Gezi olaylarında birkaç ağacı bahane ederek Türkiye'ye 'renkli devrim' ihraç etmeye çalışan aktörler yine devrede. Benzer senaryo bu kez Yüksek Seçim Kurulu'nun (YSK) şaibeli İstanbul seçimlerine ilişkin kararı üzerinden devreye sokuldu. Ardı ardına gelen açıklamalarla kitleler YSK ve hükümete karşı sistematik olarak kışkırtılmaya çalışılıyor.
TÜSİAD ŞAŞIRTMADI
YSK kararının ardından ilk açıklama 28 Şubat sürecinin sivil karargâhı TÜSİAD'dan geldi. Gezi olaylarını 'demokrasinin mayalanması' olarak yorumlayan TÜSİAD, 31 Mart'ta binlerce oyun organize şekilde çalınmasının 'görmezden gelinmesini' istedi. Açıklamada "31 Mart yerel seçim sonuçları açıklanmadan evvel vurgulamış olduğumuz gibi, kapsamlı bir ekonomik ve demokratik reform gündemine odaklanmamız gereken bu dönemde, seçim ortamına geri dönmek kaygı vericidir" denildi.

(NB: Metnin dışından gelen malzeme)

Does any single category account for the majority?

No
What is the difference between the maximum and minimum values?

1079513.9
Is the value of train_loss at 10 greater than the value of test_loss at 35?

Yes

GEZİ DÖRTLÜSÜ YİNE ÖRGÜTLÜ
Gezi olaylarında işi, hükümete "Üçüncü Köprü yapılmayacak", "Kanal İstanbul projesi durdurulacak" diye muhtıra vermeye kadar götüren Taksim Dayanışması'nın bileşenleri DİSK, KESK, TMMOB ve TTB yine ortak bir açıklama yaptı. Açıklamada doğrudan YSK hedef alınarak 24 Haziran seçimlerinin meşruiyeti tartışmaya açıldı:
YİNE AYNI KADRO
Türkiye'deki kalkışmada sebebine bakmadan AK Parti hükümetlerinin karşısına sıralanan sanatçılar da yine yaratılmak istenen kitlesel öfkeye körük oldu. Ekrem İmamoğlu'nun "Sanatçıymış, konuşamazmış, iş insanıymış konuşamazmış. Artık konuşma vakti" açıklamasının ardından pek çok ünlü isim, sanki tek merkezden düğmeye basılmışçasına "Her şey çok güzel olacak" sloganıyla 'devrim' mesajları paylaştı. Bazı taraftar grupları ve sporcular da aynı akıma dahil oldu.